We werden er ontvangen door twee Duitse mannen, die als vrijwilligers voor een bepaalde tijd de alberge uitbaten.
We zitten op zo'n 900 m hoogte, hebben een bed, zijn gedoucht en de was hangt te drogen. Nu zitten we in een bar waar we wifi hebben.
We waren de enige gasten in de alberge, hebben elkaar een rustige nacht gegund en trokken om precies zes uur de voordeur achter ons dicht en stapten rechttoe, rechtaan naar het volgende van dorp en weer verder. Er viel weinig leven te bespeuren. De koffie en de thee lieten
vandaag erg lang op zich wachten.
Maar eens de bebouwing achter ons gelaten en in het ochtendgloren zagen we weelderige wijngaarden tegen de bergflanken. Weelderig, daarmee bedoel ik vooral het overvloedige gebladerte. Het gaf eerder een onverzorgde aanblik. Misschien eigen aan de soort maar nadien hebben we toch ook nog de strakkere versies gezien.
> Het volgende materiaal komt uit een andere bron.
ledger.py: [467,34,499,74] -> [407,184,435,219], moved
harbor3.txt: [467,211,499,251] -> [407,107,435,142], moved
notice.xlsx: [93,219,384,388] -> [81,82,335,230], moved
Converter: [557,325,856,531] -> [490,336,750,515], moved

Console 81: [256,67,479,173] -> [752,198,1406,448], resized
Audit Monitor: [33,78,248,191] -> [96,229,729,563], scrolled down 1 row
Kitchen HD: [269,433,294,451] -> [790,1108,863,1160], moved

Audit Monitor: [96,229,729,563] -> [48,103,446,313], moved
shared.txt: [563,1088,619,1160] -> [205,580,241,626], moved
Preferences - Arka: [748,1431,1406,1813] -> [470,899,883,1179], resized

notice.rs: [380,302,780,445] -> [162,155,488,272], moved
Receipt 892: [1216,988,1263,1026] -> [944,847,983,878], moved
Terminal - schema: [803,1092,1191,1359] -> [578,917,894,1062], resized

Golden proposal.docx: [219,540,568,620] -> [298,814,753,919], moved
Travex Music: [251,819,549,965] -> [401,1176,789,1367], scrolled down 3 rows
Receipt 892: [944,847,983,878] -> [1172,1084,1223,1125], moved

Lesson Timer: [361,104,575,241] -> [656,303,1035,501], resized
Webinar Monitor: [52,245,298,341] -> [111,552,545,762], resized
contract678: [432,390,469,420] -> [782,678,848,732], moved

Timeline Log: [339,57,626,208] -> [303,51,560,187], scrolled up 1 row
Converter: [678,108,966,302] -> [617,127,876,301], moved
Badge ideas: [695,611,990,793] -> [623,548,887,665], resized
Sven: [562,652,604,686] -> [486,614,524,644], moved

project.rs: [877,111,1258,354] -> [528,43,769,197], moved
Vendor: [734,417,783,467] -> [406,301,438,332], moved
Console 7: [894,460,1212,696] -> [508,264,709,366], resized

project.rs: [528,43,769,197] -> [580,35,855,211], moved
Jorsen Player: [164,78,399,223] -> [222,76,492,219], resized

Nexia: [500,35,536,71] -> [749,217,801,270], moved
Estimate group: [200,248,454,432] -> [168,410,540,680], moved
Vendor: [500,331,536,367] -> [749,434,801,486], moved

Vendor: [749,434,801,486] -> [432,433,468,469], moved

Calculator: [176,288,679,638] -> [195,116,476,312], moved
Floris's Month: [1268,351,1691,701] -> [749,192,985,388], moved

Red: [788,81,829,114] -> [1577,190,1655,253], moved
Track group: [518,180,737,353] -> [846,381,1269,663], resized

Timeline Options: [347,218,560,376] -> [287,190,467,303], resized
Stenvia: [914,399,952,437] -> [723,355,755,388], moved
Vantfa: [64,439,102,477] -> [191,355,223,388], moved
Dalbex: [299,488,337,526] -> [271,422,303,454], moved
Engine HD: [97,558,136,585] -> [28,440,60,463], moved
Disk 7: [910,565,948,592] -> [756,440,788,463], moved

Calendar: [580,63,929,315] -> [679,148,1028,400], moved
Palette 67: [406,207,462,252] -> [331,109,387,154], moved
Het landschap bood mooie vergezichten maar we hebben er ook serieus voor geklommen en gedaald.
Het weer is vanmorgen lang bewolkt gebleven en het heeft zelfs een paar minuutjes was geregend. Maar dat was een welgekomen korte verfrissing en we hebben niet die extreme hitte gehad.
''s Middags waren we in het stadje Villafranca de Bierzo waar we wat aten en waar Paul eindelijk zijn baard kon laten fatsoeneren.
Daarna ging het parallel met de autosnelweg, tussen twee bergflanken, naar het onooglijk plaatsje Pereje. met een eenvoudige alberge met twee slaapzalen met elk twaalf eenpesoonsbedden. Dat geeft direct meer ademruimte.
Onderweg zagen we verschillende keren hoeveel km nog tot Santiago. De ene keer was het net onder, de andere keer net boven de 200 km. Wij weten dat het zeker geen 200 meer is. Het geeft ons moed maar de laatste loodjes beginnen toch door te wegen. Maar ... we zullen doorgaan.
Je leest wel hoe...
Groetjes,
Paul en Lut.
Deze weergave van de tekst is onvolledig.